Did you watch the film? Picard only knew about the weak point that had developed because he could "Hear" the Collective still when he was close enough to them. There was still a residual psychic link (or there was something in his brain that couldn't be removed).
 
But that gets back to my point: if Starfleet is just an exploration service, then where is the Federation's military? Why are the Federation's wars fought by its explorers?
 
Where was he "so many" times off? The only glaring error was his believe that the Enterprise-A was going out of service following Kirk's departure.
 
But that gets back to my point: if Starfleet is just an exploration service, then where is the Federation's military? Why are the Federation's wars fought by its explorers?

It's a futuristic combined service that incorporates military actions with exploratory missions. It's not meant to be 100% 20th Century stuff.
 
Where was he "so many" times off? The only glaring error was his believe that the Enterprise-A was going out of service following Kirk's departure.

I've noticed the following errors in the article:

"This worked so well that an unfit Enterprise was sent off on life-or-death missions in Star Trek II: The Wrath of Khan, Star Trek V: The Final Frontier, and Star Trek: Generations."
In TWOK Starfleet did not send an unfit Enterprise into a life or death situation. It sent the Enterprise off to determine why they lost contact with a science station. True this turned out to be a life or death trap, but Starfleet was unaware of this.

Yes, the only ship that survived a Borg encounter is off cruising around while the rest of Starfleet gets decimated.
There are two Starfleet ships which survived encounters with the Borg prior to First Contact: the Enterprise D and the USS Endeavor. The Enterprise D has since been destroyed, and it is the Enterprise E featured in First Contact.
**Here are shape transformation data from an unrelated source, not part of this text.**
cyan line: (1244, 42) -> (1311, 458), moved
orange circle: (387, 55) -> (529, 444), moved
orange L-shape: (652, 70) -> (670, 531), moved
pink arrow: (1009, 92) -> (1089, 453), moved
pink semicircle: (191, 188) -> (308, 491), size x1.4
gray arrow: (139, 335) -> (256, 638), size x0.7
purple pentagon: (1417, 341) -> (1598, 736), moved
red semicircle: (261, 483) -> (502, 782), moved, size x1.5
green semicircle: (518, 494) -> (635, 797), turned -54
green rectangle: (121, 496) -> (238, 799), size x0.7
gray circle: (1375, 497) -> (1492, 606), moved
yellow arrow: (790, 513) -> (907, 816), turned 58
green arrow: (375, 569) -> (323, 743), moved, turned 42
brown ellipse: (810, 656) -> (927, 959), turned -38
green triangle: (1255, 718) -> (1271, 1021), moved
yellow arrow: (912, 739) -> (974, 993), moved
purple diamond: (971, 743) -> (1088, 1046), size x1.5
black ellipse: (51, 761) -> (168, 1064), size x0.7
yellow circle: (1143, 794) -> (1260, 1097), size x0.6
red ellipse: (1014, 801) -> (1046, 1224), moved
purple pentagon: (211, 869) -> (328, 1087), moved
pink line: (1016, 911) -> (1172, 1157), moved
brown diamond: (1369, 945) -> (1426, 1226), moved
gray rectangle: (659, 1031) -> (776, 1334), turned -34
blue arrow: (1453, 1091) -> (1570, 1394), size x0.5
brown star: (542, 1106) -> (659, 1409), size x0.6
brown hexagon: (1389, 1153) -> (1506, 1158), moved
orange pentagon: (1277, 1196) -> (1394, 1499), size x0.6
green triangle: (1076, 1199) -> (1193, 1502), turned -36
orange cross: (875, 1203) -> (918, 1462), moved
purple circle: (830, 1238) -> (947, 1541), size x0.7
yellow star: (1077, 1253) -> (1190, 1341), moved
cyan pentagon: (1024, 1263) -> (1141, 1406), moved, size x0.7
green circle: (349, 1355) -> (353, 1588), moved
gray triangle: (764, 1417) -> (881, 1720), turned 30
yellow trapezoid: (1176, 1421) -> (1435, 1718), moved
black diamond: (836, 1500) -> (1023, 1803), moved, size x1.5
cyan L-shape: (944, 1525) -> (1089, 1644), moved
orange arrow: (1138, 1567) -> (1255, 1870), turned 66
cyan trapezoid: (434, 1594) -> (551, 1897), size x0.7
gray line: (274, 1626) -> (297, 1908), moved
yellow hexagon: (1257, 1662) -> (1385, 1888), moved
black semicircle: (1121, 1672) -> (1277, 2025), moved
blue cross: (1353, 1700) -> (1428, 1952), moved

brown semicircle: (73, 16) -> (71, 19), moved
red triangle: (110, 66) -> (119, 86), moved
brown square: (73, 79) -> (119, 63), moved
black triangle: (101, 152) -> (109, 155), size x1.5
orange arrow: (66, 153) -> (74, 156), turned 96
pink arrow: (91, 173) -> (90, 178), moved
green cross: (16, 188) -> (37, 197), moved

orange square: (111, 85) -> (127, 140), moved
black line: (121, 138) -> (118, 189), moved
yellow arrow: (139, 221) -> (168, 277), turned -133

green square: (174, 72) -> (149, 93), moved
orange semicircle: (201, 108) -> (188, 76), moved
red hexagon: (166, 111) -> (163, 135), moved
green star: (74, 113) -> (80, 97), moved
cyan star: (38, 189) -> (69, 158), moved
By the time of Generations, there’s an Enterprise-B being given a sendoff by Kirk himself. He’s been in retirement for eight years, according to the movie.
Generations does not indicate how long Kirk had been retired. Besides, based on the "78 Years Later" caption when we jump ahead to the TNG portion of the story, the TOS portion takes place in 2293, the same year TUC took place in.
 
But that gets back to my point: if Starfleet is just an exploration service, then where is the Federation's military? Why are the Federation's wars fought by its explorers?

It's a futuristic combined service that incorporates military actions with exploratory missions. It's not meant to be 100% 20th Century stuff.

"Combined Service" means that in addition to other things it's a military service. Denying on grounds of combination would be like trying to deny that someone is a "pimp" because he is also a "postal worker."

The 20th century hasn't cornered the market on what it means to have a military.

If it is a hierarchical social organization operating under the legitimate authority of a state (or confederation of states) that is used to project coercive force on outside societies, and to defend against similar uses of force, it is a military.
 
The 20th century hasn't cornered the market on what it means to have a military.

Opinions here state otherwise. Apparently, if you're a military you have to be exactly like a 20th Century one and you can't be different in any way possible.